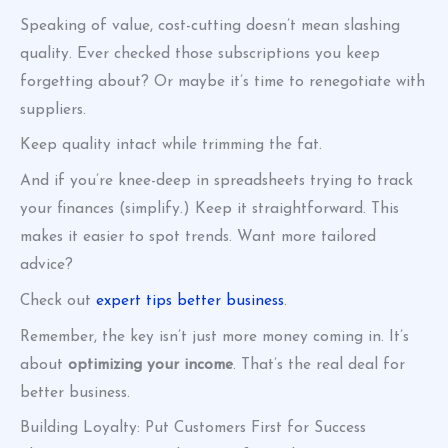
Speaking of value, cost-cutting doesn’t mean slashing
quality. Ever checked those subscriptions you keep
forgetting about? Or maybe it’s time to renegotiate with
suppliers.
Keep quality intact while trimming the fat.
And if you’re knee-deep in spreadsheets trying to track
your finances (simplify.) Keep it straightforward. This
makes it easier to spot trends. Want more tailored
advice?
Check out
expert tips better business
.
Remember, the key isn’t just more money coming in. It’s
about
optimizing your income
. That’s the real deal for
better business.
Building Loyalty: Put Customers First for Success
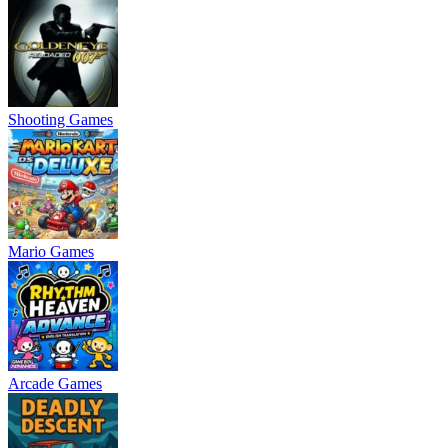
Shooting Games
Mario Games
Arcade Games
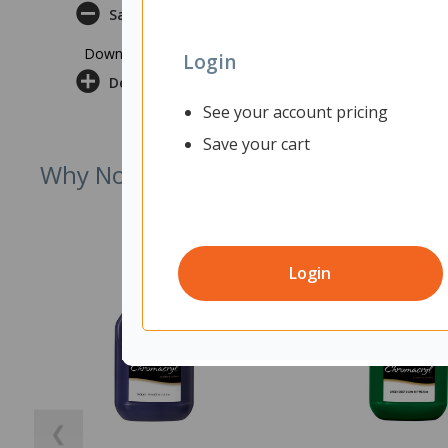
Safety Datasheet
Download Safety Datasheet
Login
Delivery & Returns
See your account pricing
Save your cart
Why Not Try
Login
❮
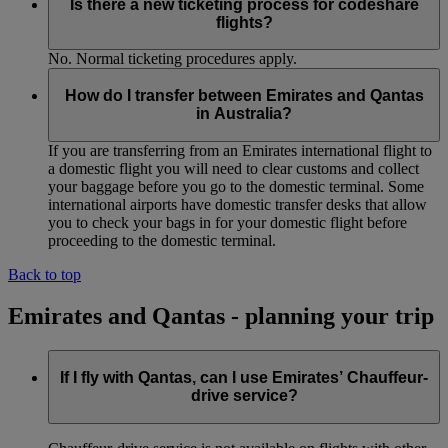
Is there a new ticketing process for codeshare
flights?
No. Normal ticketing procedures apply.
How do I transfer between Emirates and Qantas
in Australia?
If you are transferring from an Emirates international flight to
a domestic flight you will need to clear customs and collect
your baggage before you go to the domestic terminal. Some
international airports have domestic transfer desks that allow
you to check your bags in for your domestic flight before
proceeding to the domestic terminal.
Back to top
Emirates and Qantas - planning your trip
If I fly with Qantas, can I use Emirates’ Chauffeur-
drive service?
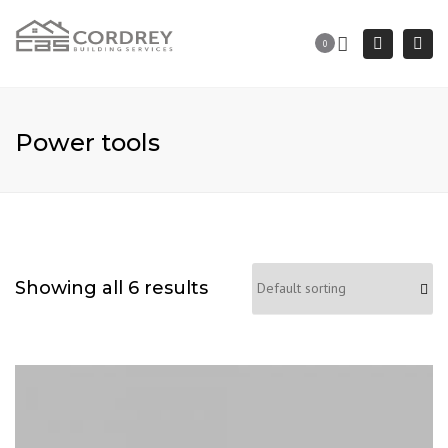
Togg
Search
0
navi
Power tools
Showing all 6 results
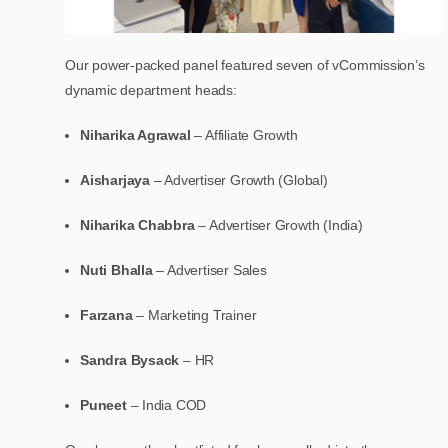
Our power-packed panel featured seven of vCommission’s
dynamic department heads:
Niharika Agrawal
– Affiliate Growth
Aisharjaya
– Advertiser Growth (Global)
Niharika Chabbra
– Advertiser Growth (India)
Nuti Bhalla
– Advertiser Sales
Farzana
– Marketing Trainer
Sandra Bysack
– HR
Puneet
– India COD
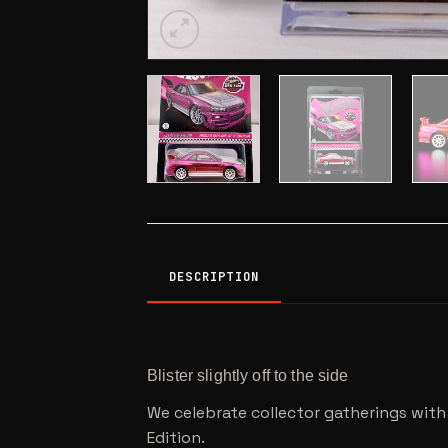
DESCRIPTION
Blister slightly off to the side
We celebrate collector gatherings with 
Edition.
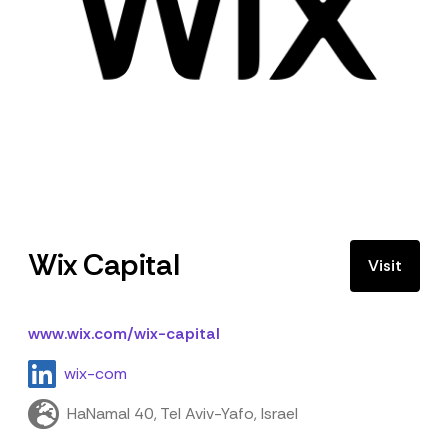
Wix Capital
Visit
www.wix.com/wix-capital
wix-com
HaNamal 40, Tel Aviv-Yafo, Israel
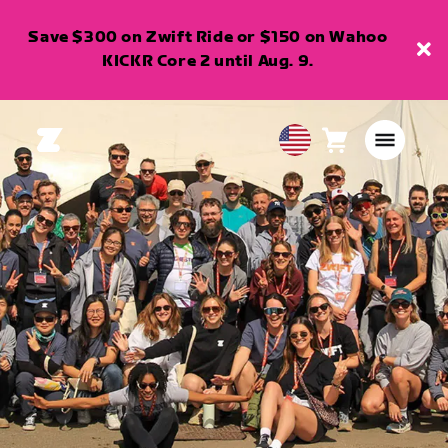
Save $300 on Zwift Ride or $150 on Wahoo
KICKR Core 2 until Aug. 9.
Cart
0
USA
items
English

-=-=-=-=-

--- To do ---
Using the entries above, give the number of lines that carry the string "better", without anything else.

--- Solution to this problem ---
2